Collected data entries
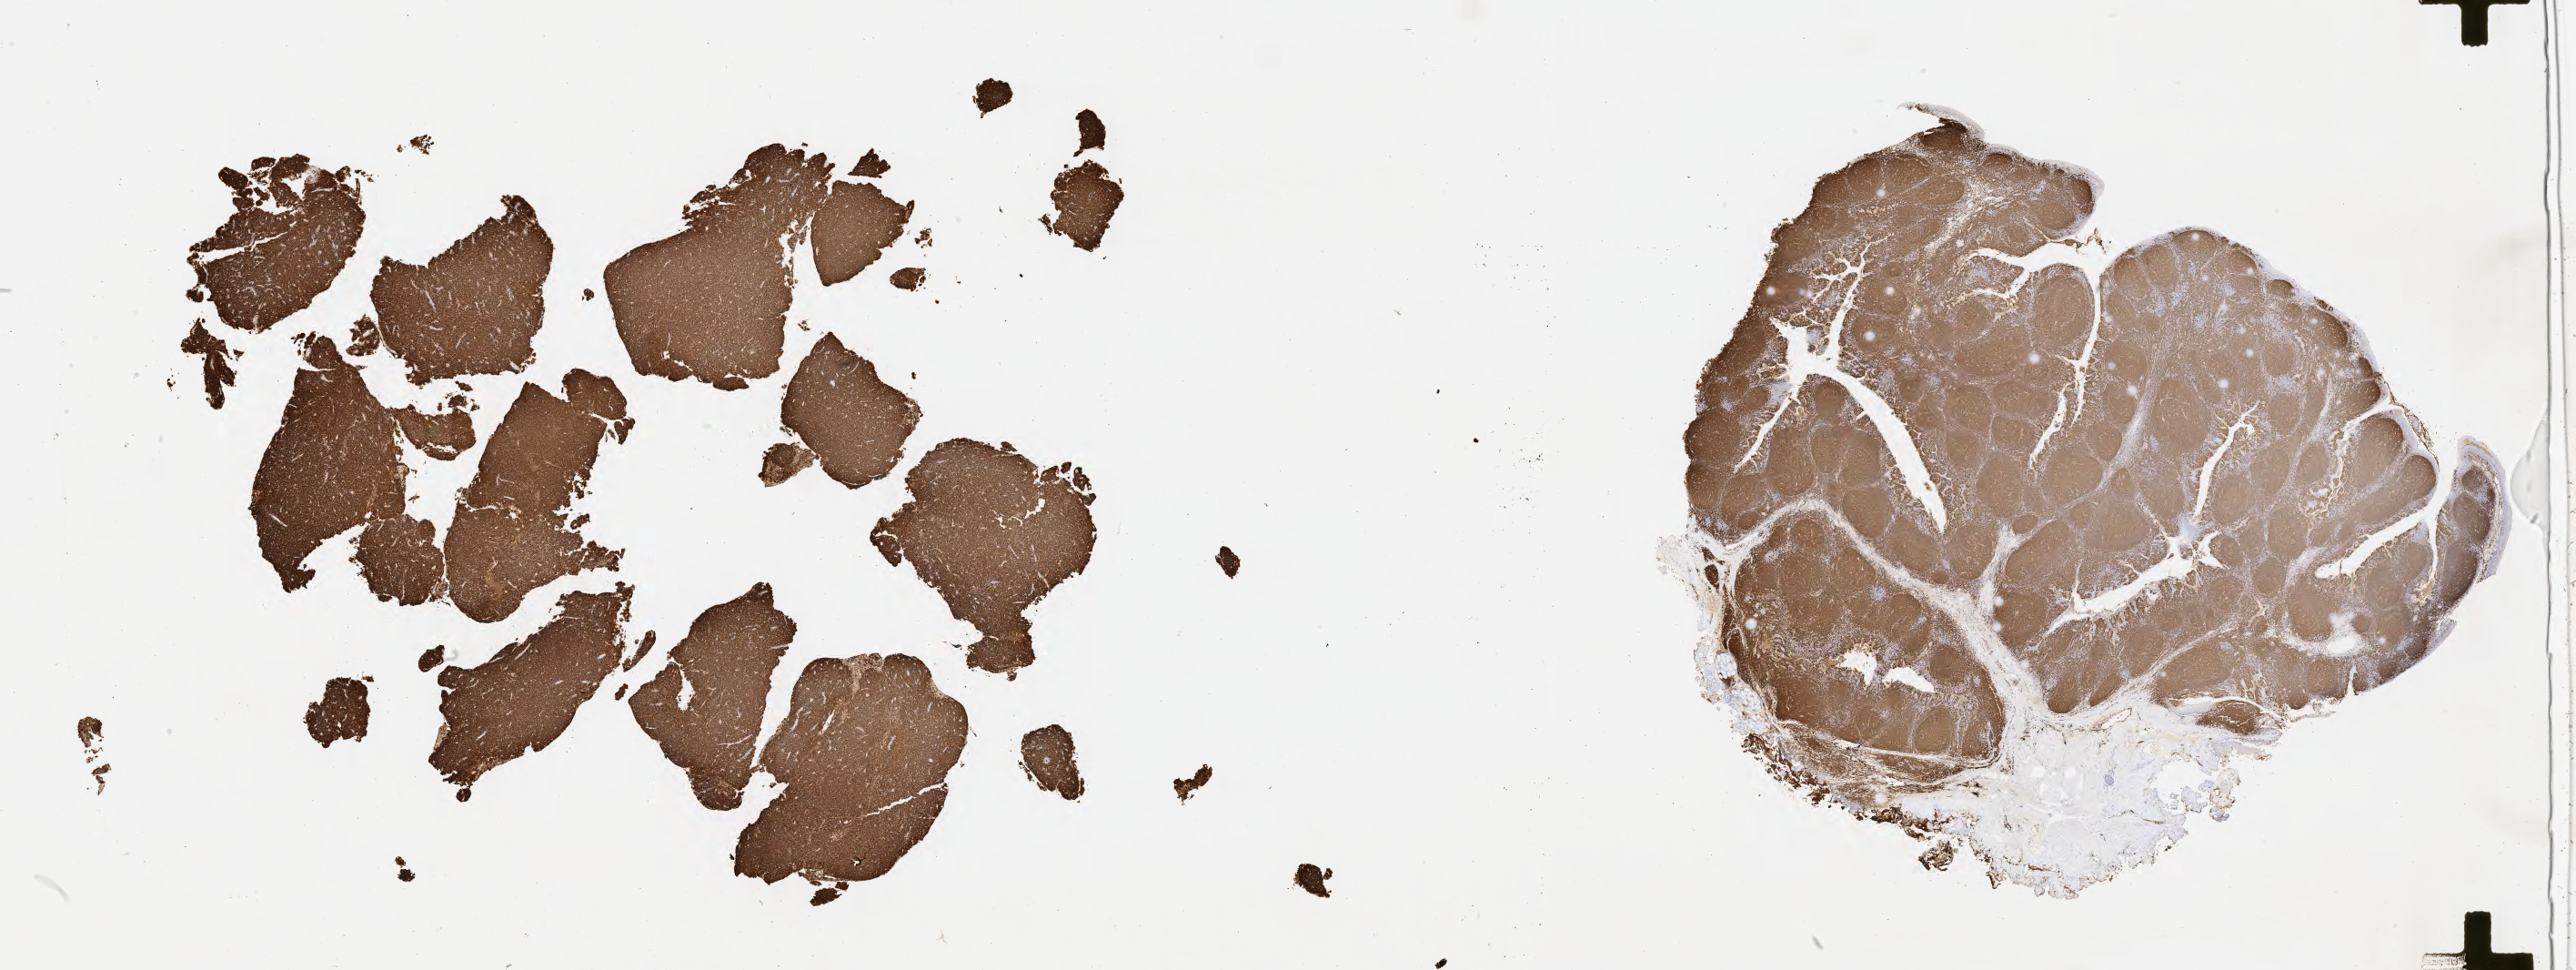
IHC for CD20, whole-slide image, shown as a low-resolution overview of the whole scanned area (about 45.8 x 17.2 mm), specimen: tumor tissue, anatomic site: lymph node. Patient female; age 50 years.
- diagnosis: Diffuse large B-cell lymphoma, NOS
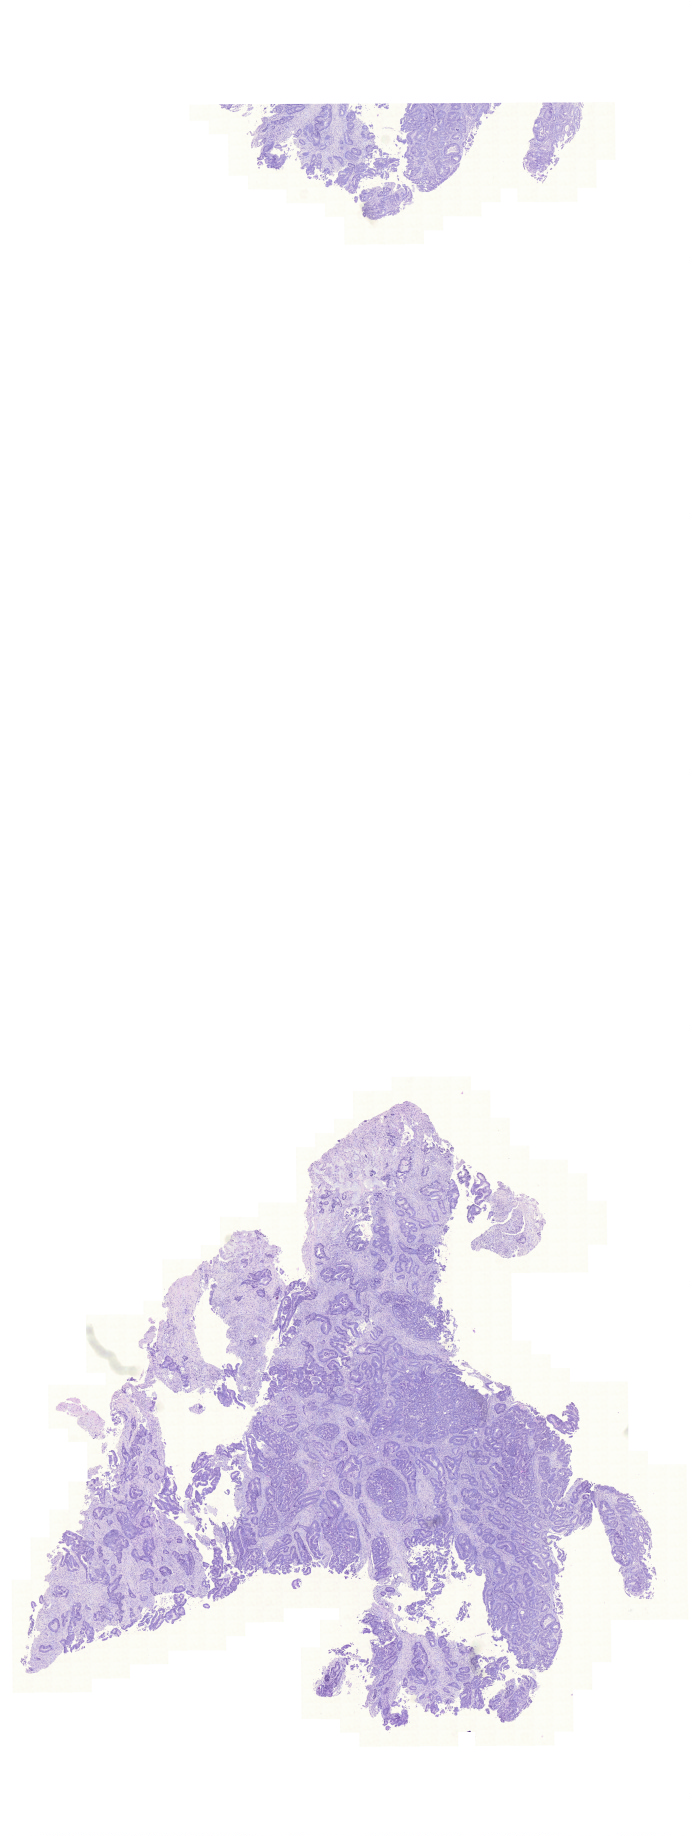
Hematoxylin and eosin (H&E) stained whole-slide image, whole scanned area (about 10.3 x 27.3 mm) shown as a low-resolution overview. Formalin-fixed paraffin-embedded (FFPE) diagnostic section. Rectum, primary tumour sample. Male patient; age at initial diagnosis 55 years.
• diagnosis: Adenocarcinoma, NOS
• AJCC pathologic stage: IV (6th edition)
• TNM: T3 N2 M1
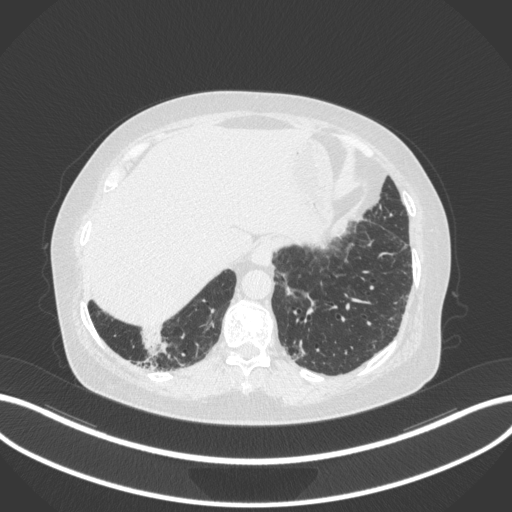
Chest CT, one axial slice. Slice 18 of 303 in the series (ordered by position). Reconstruction kernel B31f. Lung window (W 1500 / L -600 HU). 512 × 512 image matrix, field of view 400 × 400 mm. Patient: female, 65 years. Case-level facts recorded for this patient, not image findings: clinical TNM (as recorded): T2b N1 M0; histopathological grade: G1.
Outlined on this slice (bounding box drawn by a radiologist):
- lung tumour (recorded histology: adenocarcinoma): box from (x=138, y=328) to (x=174, y=359) px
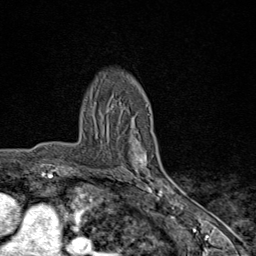
Breast MRI (dynamic contrast-enhanced), one axial slice. Slice 58 of 80 in the series (ordered by position). Cropped to one breast. Dynamic contrast-enhanced series, time point 2 of 9 at this slice position (early post-contrast). 1.5 T. TE 1.8 ms, TR 4.3 ms. 2 mm slice thickness. 256 × 256 image matrix, field of view 180 × 180 mm. Female patient.
Structures marked on this image (semi-automatic segmentation, software-assisted and operator-edited):
- enhancing-tissue mask used for the functional tumour volume (all voxels passing the contrast-enhancement thresholds inside the analysis volume; usually the tumour): bounding box (x1, y1, x2, y2) in pixels: (130, 115, 170, 198)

**Exercise goal**
Would you print all of the entries exactly, omitting any image?

**Answer to this task**
IHC for CD20, whole-slide image, shown as a low-resolution overview of the whole scanned area (about 45.8 x 17.2 mm), specimen: tumor tissue, anatomic site: lymph node. Patient female; age 50 years.
- diagnosis: Diffuse large B-cell lymphoma, NOS
Hematoxylin and eosin (H&E) stained whole-slide image, whole scanned area (about 10.3 x 27.3 mm) shown as a low-resolution overview. Formalin-fixed paraffin-embedded (FFPE) diagnostic section. Rectum, primary tumour sample. Male patient; age at initial diagnosis 55 years.
• diagnosis: Adenocarcinoma, NOS
• AJCC pathologic stage: IV (6th edition)
• TNM: T3 N2 M1
Chest CT, one axial slice. Slice 18 of 303 in the series (ordered by position). Reconstruction kernel B31f. Lung window (W 1500 / L -600 HU). 512 × 512 image matrix, field of view 400 × 400 mm. Patient: female, 65 years. Case-level facts recorded for this patient, not image findings: clinical TNM (as recorded): T2b N1 M0; histopathological grade: G1.
Outlined on this slice (bounding box drawn by a radiologist):
- lung tumour (recorded histology: adenocarcinoma): box from (x=138, y=328) to (x=174, y=359) px
Breast MRI (dynamic contrast-enhanced), one axial slice. Slice 58 of 80 in the series (ordered by position). Cropped to one breast. Dynamic contrast-enhanced series, time point 2 of 9 at this slice position (early post-contrast). 1.5 T. TE 1.8 ms, TR 4.3 ms. 2 mm slice thickness. 256 × 256 image matrix, field of view 180 × 180 mm. Female patient.
Structures marked on this image (semi-automatic segmentation, software-assisted and operator-edited):
- enhancing-tissue mask used for the functional tumour volume (all voxels passing the contrast-enhancement thresholds inside the analysis volume; usually the tumour): bounding box (x1, y1, x2, y2) in pixels: (130, 115, 170, 198)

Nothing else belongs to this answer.